Siguen las mentiras, es la ley de los hijos.
– Los papeles no pegan tiros.
– Entonces me habría hecho oficinista.
– ¿Te tratan bien?
– Son gente agradable, es el sur, mamá, son más abiertos que en casa.
– Sí, ¿pero la comida?
Vuelve a insistir su madre, sabe que es un tragón.
– De muerte, mamá, me voy a poner redondo.
– Lo que me alegro.
– Dale un beso a nuestro médico favorito, a mi puñetero padre.
– Cuídate, Pablito.
– Adiós, Mamá.
Se incorporó a la marea humana, el mercadillo se caía de gente y aún era martes.
Pablo pensó que algún día le preguntaría cuanto sacaban al día, porque allí se ganaba dinero.
Poco a poco se fue relajando el tránsito hasta que casi nadie deambulaba por el albero del Mercadillo.
Ange gritó con todas sus fuerzas.
– Dolores, venga usted “paca”.
– ¡Ay niña! que me vas a matar de un infarto, voy.
Contestó Dolores con cara de cansancio.
– Vas a serla primera en saberlo, la Rosita se ha apalabrado, -le cotillea al oído Ange, después la coge de los hombros y la sacude.
– ¡Ay mi reina!
Exclama la señora dando un abrazo de oso a Rosita que miraba todavía un poco sorprendida.
– ¿Quién es el afortunado que se lleva la Joya?
La señora mira a todos lados intentando adivinarlo.
– El Callao, el primi, que se nos la lleva, que lo tenían “mu” callao.
Le zampó dos besos con otro abrazo de mamá osa.
– Y encima éste no te va a marear charlando, pero que guapo y buen mozo, vais a tener los niños más bonitos del mundo.
Un segundo después estaba gritando nombres, que no daba ni tiempo a entenderlos, y en el siguiente segundo, la mayoría de los tenderetes se despoblaron, toda la marabunta fue al puesto de Tomás.
Dos mil besos, dos mil abrazos, dos mil felicitaciones, ADN de toda la ciudad; no supo cómo salió cerveza, botellas de vino, y antes de que se diera cuenta, se había formado un corrillo alrededor de ellos, como si estuvieran exponiéndolos a Rosita y a él, todos dándoles parabienes, y deseándoles fortuna e hijos varones.

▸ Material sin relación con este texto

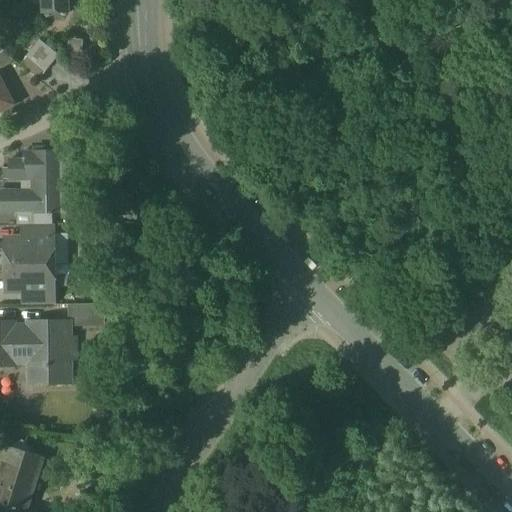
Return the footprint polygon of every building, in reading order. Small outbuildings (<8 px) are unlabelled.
[(42,0),(43,14),(67,12),(66,0),(42,0)] [(58,56),(39,41),(27,57),(29,59),(46,72),(58,56)] [(9,54),(0,46),(0,70),(15,62),(8,56),(9,54)] [(46,72),(29,59),(22,67),(39,81),(46,72)] [(0,81),(0,111),(12,105),(0,81)] [(32,180),(61,179),(61,152),(24,153),(24,166),(26,166),(26,180),(32,180)] [(61,179),(32,180),(32,191),(0,191),(0,213),(61,213),(61,179)] [(53,226),(42,226),(42,239),(53,239),(53,226)] [(53,265),(53,239),(42,239),(6,240),(6,250),(4,253),(4,266),(53,265)] [(53,291),(53,265),(4,266),(4,279),(6,281),(6,292),(43,291),(53,291)] [(54,304),(53,291),(43,291),(43,305),(54,304)] [(104,305),(84,305),(84,323),(104,323),(104,305)] [(69,339),(68,323),(29,324),(29,330),(13,330),(14,347),(14,348),(13,362),(30,361),(30,383),(69,383),(69,359),(75,359),(74,339),(69,339)] [(13,324),(0,324),(0,348),(14,348),(13,330),(13,324)] [(14,348),(0,348),(0,365),(13,366),(13,362),(14,348)] [(7,447),(0,469),(0,511),(23,511),(24,511),(41,458),(7,447)]
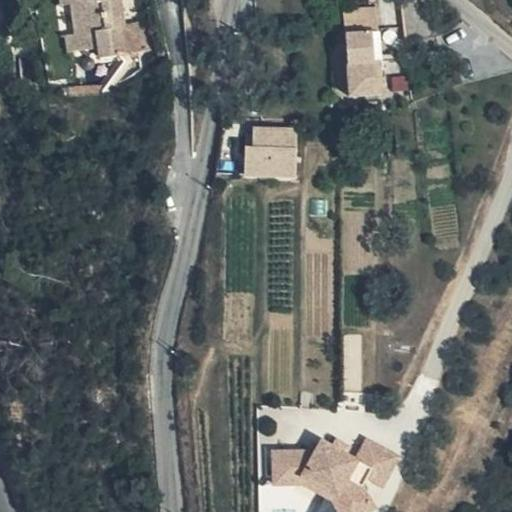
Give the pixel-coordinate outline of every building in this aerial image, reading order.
[(95,45),(90,0),(75,0),(78,30),(82,30),(84,46),(95,45)] [(90,0),(95,45),(116,43),(117,52),(168,47),(165,23),(142,23),(139,0),(90,0)] [(427,2),(430,34),(463,31),(459,0),(448,0),(446,0),(427,2)] [(402,20),(393,20),(394,26),(367,27),(373,90),(405,88),(402,56),(405,56),(402,20)] [(358,143),(378,142),(377,122),(357,123),(358,143)] [(315,173),(314,126),(275,125),(275,132),(266,133),(268,173),(315,173)] [(420,456),(389,440),(378,460),(367,454),(355,448),(343,442),(337,453),(295,454),(296,479),(325,478),(362,493),(369,506),(390,494),(386,486),(389,480),(404,487),(420,456)] [(355,448),(367,454),(370,448),(358,441),(355,448)] [(387,511),(397,507),(390,494),(369,506),(362,493),(325,478),(296,479),(296,487),(325,486),(356,498),(364,511),(387,511)]
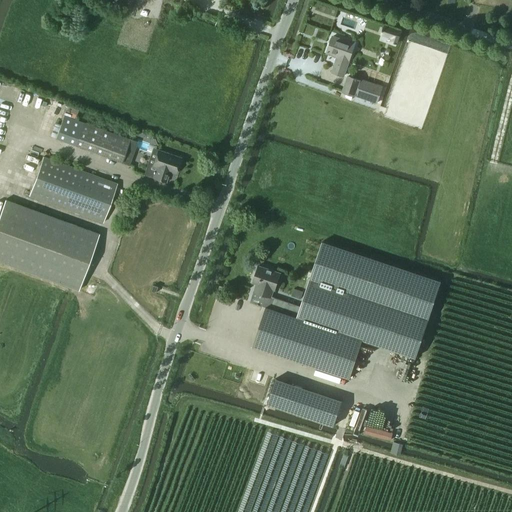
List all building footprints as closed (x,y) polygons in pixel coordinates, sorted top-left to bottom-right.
[(118,0),(116,6),(127,10),(130,0),(118,0)] [(384,26),(381,34),(392,38),(391,42),(397,44),(401,32),(384,26)] [(332,72),(343,76),(355,43),(346,40),(346,41),(332,36),(332,38),(330,39),(329,42),(330,43),(327,52),(337,56),(332,72)] [(343,91),(354,95),(359,80),(348,76),(343,91)] [(361,79),(355,96),(376,103),(382,86),(361,79)] [(64,116),(56,138),(128,165),(132,156),(125,153),(130,140),(64,116)] [(153,177),(165,182),(168,175),(166,175),(168,171),(175,174),(180,158),(158,150),(153,166),(157,167),(153,177)] [(29,196),(103,223),(117,184),(43,157),(29,196)] [(0,213),(0,261),(79,290),(99,234),(5,200),(0,213)] [(309,279),(297,317),(362,339),(370,342),(373,343),(375,344),(416,357),(441,281),(322,241),(309,279)] [(258,265),(253,282),(257,284),(254,291),(265,295),(262,306),(266,307),(271,308),(283,312),(286,302),(289,303),(289,302),(271,296),(274,289),(275,290),(280,273),(270,269),(264,267),(258,265)] [(293,289),(291,295),(300,299),(303,292),(293,289)] [(266,307),(253,345),(350,378),(362,339),(297,317),(283,312),(271,308),(266,307)] [(334,425),(342,400),(275,378),(267,403),(334,425)]
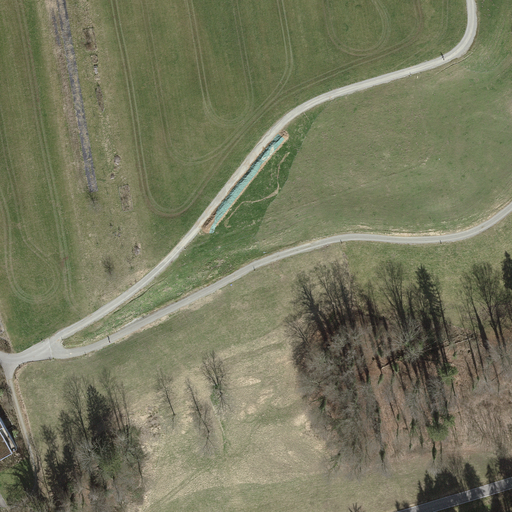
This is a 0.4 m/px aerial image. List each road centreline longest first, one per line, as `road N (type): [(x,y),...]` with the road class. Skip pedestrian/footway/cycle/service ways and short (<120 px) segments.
road 1 (track): [(471,0),(470,41),(452,57),(315,104),(280,125),(156,274),(94,320),(11,361),(40,483),(33,496),(0,511)]
road 2 (track): [(27,354),(62,356),(118,338),(284,253),(354,236),(467,237),(511,207)]
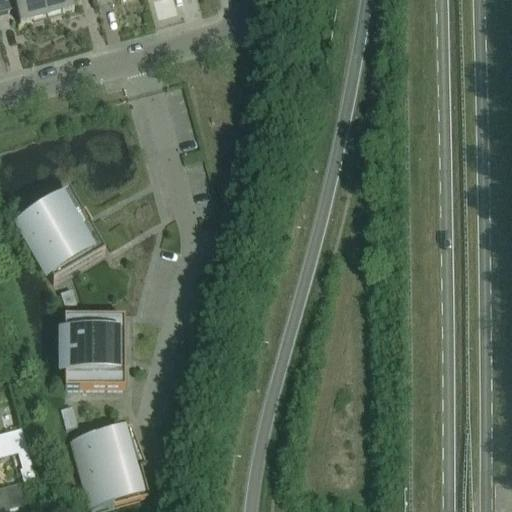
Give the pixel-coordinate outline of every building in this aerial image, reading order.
[(46,21),(40,0),(0,0),(0,17),(16,13),(20,28),(46,21)] [(68,0),(40,0),(46,21),(72,14),(68,0)] [(68,195),(16,225),(52,288),(104,257),(68,195)] [(76,310),(71,295),(59,299),(64,313),(76,310)] [(122,352),(124,352),(123,324),(63,324),(64,396),(124,396),(124,367),(122,367),(122,352)] [(71,412),(59,415),(65,435),(76,431),(71,412)] [(137,459),(132,436),(130,431),(71,448),(88,511),(108,511),(148,501),(140,471),(146,470),(145,468),(137,471),(134,460),(137,459)] [(0,461),(16,457),(21,474),(18,474),(22,488),(35,485),(21,434),(0,439),(0,461)] [(0,511),(15,511),(25,510),(19,488),(0,493),(0,511)]
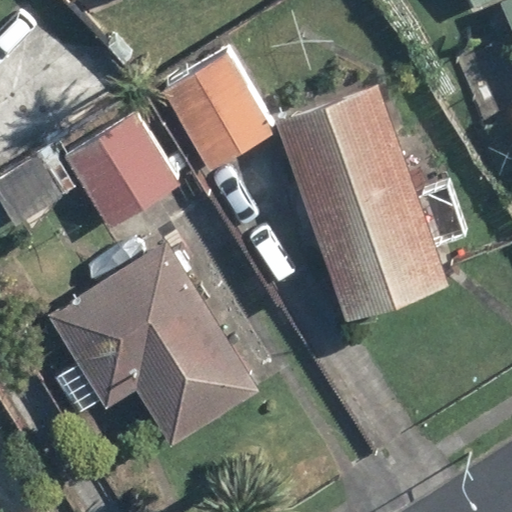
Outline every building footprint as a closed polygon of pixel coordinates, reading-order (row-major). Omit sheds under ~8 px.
[(511,0),(474,0),(476,4),(485,0),(504,0),(511,18),(511,0)] [(232,45),(163,84),(209,167),(279,128),(232,45)] [(384,79),(280,114),(348,316),(452,281),(384,79)] [(183,178),(135,101),(60,147),(84,186),(108,225),(183,178)] [(84,186),(60,147),(51,132),(0,163),(0,197),(18,227),(84,186)] [(108,403),(139,383),(175,439),(263,382),(164,231),(160,234),(22,324),(77,408),(101,393),(108,403)]
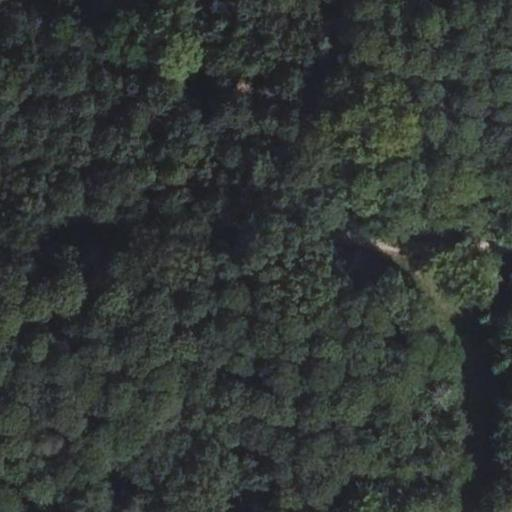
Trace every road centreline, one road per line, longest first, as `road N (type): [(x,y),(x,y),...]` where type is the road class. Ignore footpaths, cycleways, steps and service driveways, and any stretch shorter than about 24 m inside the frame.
road 1 (track): [(511,246),(423,253),(249,233),(0,246)]
road 2 (track): [(464,511),(480,408),(423,253)]
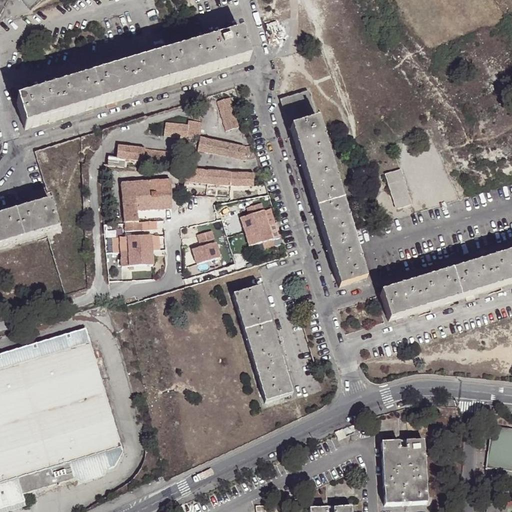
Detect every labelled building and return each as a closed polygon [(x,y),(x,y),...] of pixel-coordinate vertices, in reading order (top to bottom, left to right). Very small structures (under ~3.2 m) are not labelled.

Hasta las cinco estuvieron allí, ni Rosita ni él bebieron, pero Ange si, se puso graciosa, no borracha, pero si alegre, estaba contenta, después de tantas inquietudes, un momento de alegría se agradecía.
Y esa tarde en casa, «que todavía no es la pedía, pero es motivo de alegría», gritaba Ange como loca, si alguien no se lo creía, al ver a Ange lo aceptaría como verdadero.